Pour illustre à quel point il est le point de mire, Grondin a raconté comment s’est déroulé sa dernière descente d’entraînement.

« Les gars ont fait beaucoup de descentes en groupe. J’ai décidé d’aller finir ça seul », a-t-il contextualisé.

« En haut, tout le monde parlait, il y avait beaucoup de bruit. Puis, quand je me préparais à m’élancer, silence total. Tout le monde me regardait. C’est un privilège », a confié le principal intéressé.

Une belle marque de respect...qu’il ne s’attend pas à recevoir en piste.

D’ailleurs, le parcours du Parc à neige de Livigno est long et offre plusieurs sections différentes.
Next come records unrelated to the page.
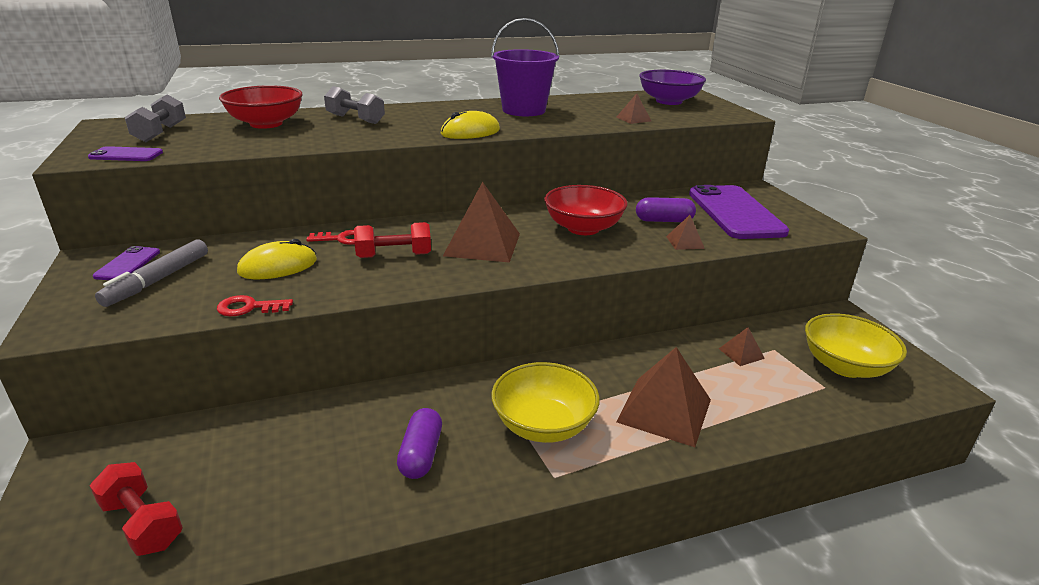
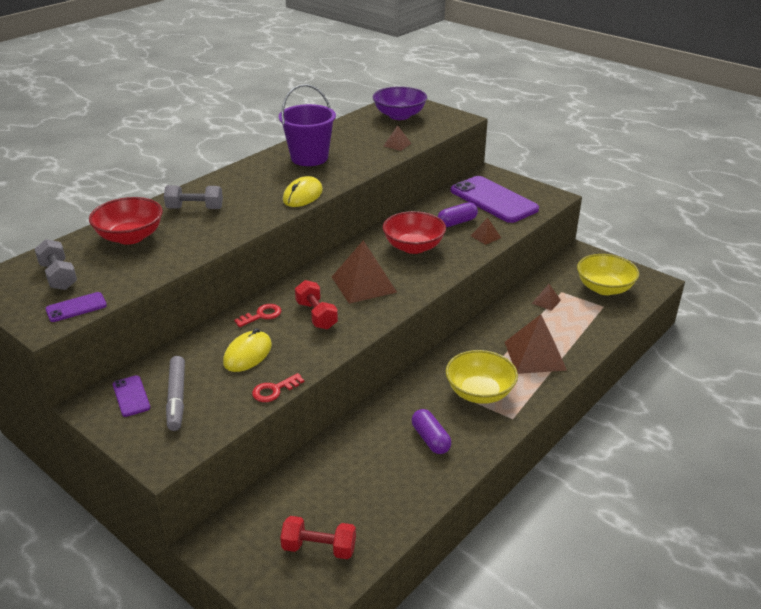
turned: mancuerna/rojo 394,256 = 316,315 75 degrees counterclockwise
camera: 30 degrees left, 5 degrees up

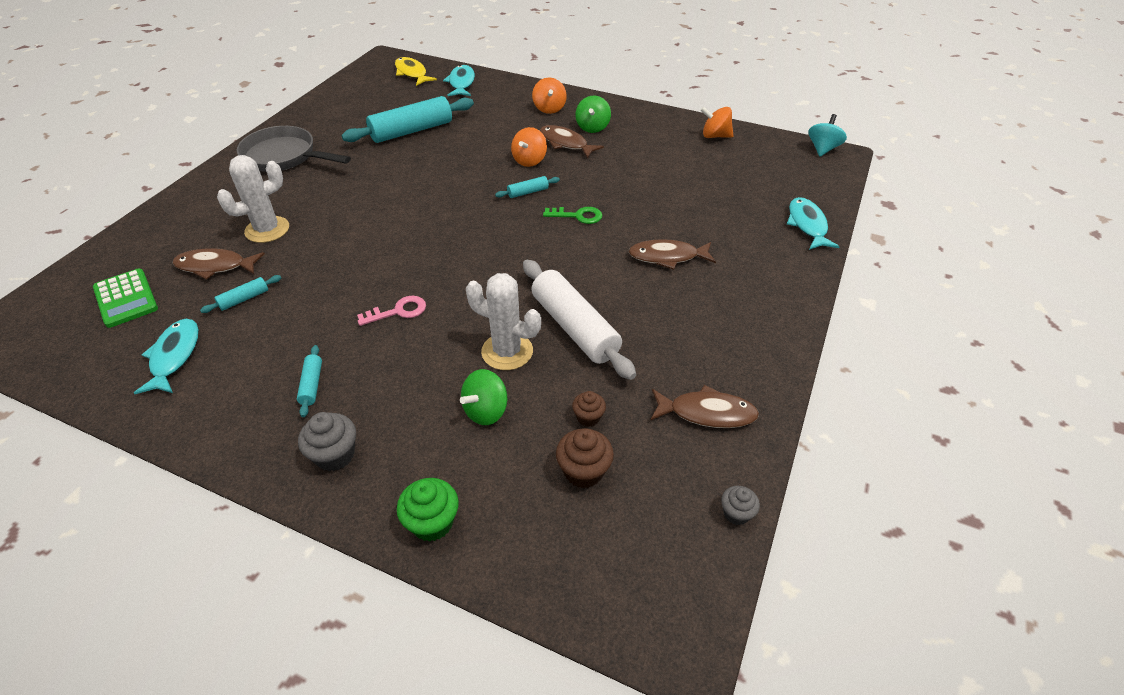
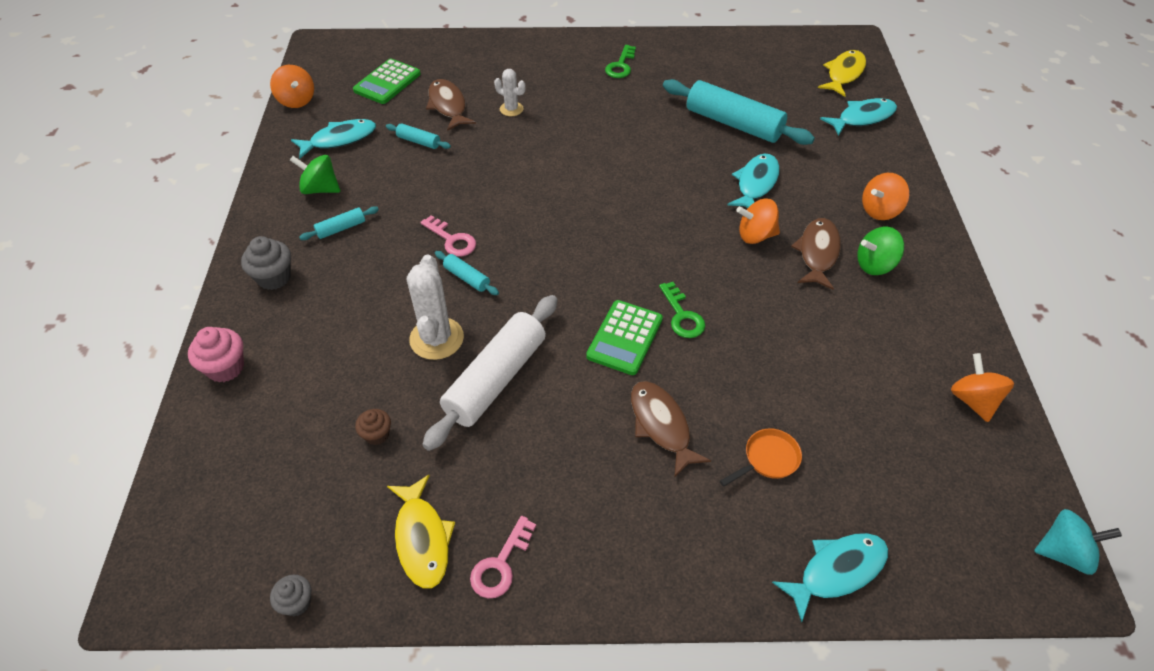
removed: magdalena/marrón 583,471
added: peonza/naranja 296,100; pez/turquesa 756,184; calculadora/verde 624,338; sartén/naranja 768,459; llave/rosa 500,564
moved: rodillo/turquesa 528,192 to 467,278; peonza/verde 486,411 to 320,189
replaced: sartén/gris 284,157 to llave/verde 620,66
recoloured: pez/marrón 706,413 to pez/amarillo 422,538; magdalena/verde 432,522 to magdalena/rosa 225,368
resized: cactus/blanco 267,230 = 511,109 x0.56
camera: 65 degrees right, 5 degrees up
« Il y a de tout : une section technique au début, une section très rapide du virage 2 à 3, où on sent vraiment une forte accélération, a expliqué la Québécoise Audrey McManiman, qui vivra ses deuxièmes JO. Il y a des virages plus plats, comme le 3, et d’autres comme le 4, où c’est totalement le contraire. C’est pratiquement un 180 degrés, on appelle ça un ‘Daytona Turn’. On sent que le virage te pousse, il faut bien utiliser ses jambes. Il y a aussi des sections plus lentes, où il faut éviter les erreurs. »
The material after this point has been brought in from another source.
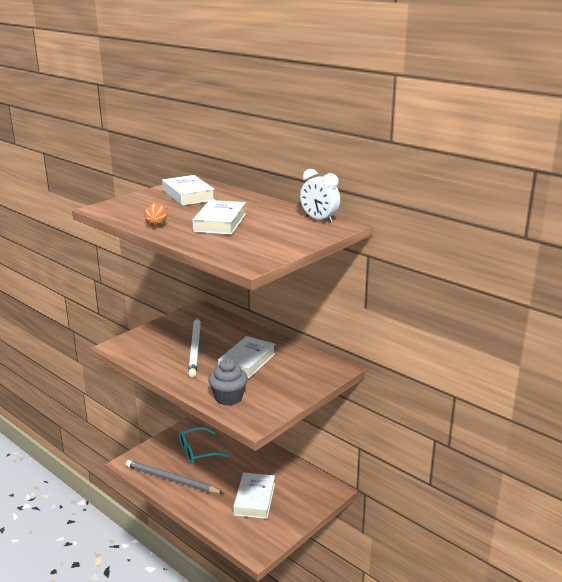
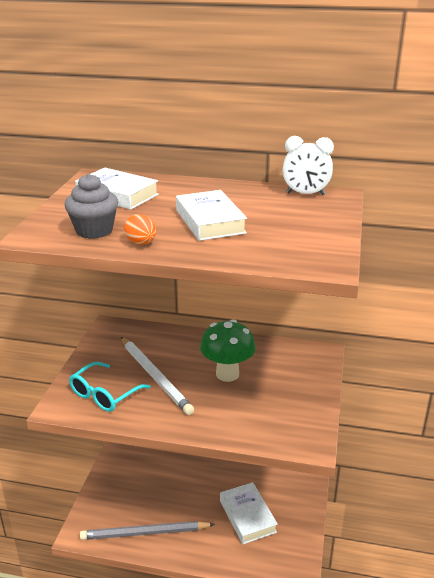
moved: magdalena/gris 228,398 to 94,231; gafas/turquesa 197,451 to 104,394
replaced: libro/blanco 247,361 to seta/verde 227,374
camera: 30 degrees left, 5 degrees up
« C’est le ‘fun’, on a enfin un parcours en haut d’une minute, a pour sa part indiqué Grondin. Les temps sont de plus en plus vite. Ces derniers jours, c’était 1:10, 1:09. Aujourd’hui, j’ai fait 1:06. »

Parcours du combattant

McManiman apprécie grandement sa présence à ces Jeux, elle qui a vécu un véritable parcours de la combattante depuis sa 11e place acquise à Zhangjiakou il y a quatre ans.
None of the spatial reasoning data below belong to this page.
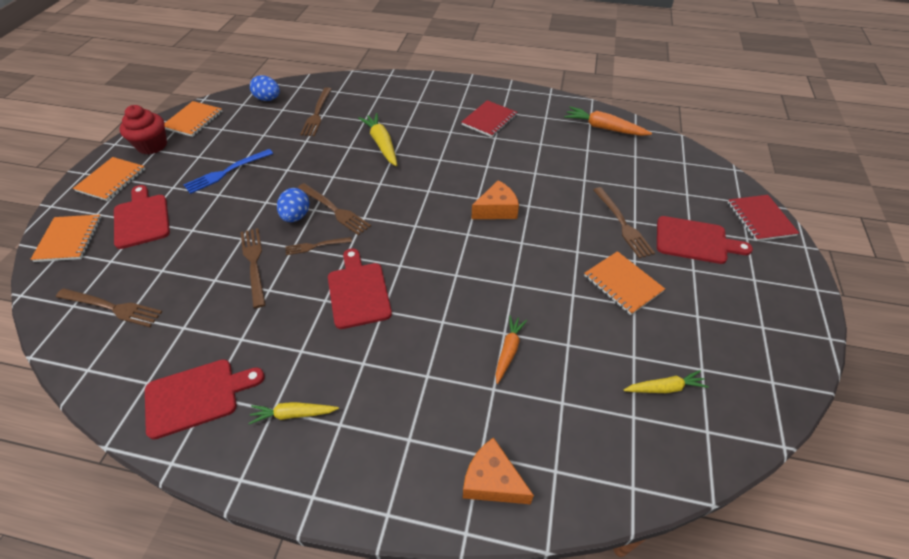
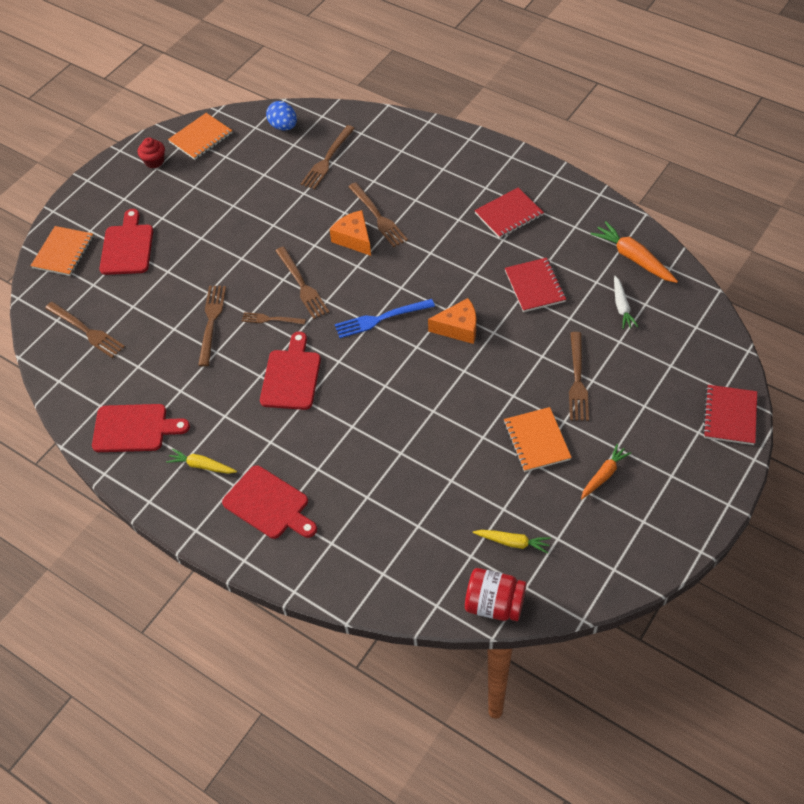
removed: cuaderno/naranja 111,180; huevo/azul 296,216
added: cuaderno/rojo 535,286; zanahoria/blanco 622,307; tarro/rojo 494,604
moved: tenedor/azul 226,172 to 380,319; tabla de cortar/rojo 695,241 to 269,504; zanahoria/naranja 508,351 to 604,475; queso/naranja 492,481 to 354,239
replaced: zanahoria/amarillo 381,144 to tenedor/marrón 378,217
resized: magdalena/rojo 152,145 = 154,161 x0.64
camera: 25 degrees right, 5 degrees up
« Ces derniers quatre ans, nous l’avions planifié. On faisait les Olympiques de 2022, on endurait encore le genou sans ligament (croisé antérieur) et on se rendait aux Championnats du monde. Ensuite, on passait à l’opération et on prenait une année sans ski, pour revenir pour l’année de qualifications (olympiques) », a-t-elle expliqué.

« Pendant cette année (d’absence), le calibre s’est vraiment amélioré. C’était un bon défi. Ça m’a demandé une bonne adaptation, et j’ai travaillé sur ma confiance en moi. Je n’ai pas détesté ça; c’était ma première année sans ski depuis que j’ai 9 ans; j’en ai 31! J’ai découvert autres choses, comme le ‘fat bike’, et j’ai mis beaucoup de temps sur mes études (en kinésiologie à l’Université Laval) », a exposé McManiman.

« Ce qui a été difficile, c’est que j’ai perdu une partie de mon financement, a-t-elle poursuivi. Je dois maintenant couvrir la totalité de mes dépenses en compétitions. De recommencer à courir après les commanditaires comme quand j’avais 15 ans, ç’a été difficile. C’est un ‘job’ à temps partiel, ça demande du temps et de l’énergie, et moi, j’aime être dans le gym! »

Clairement, il reste du travail à faire sur le financement du sport d’élite au Canada.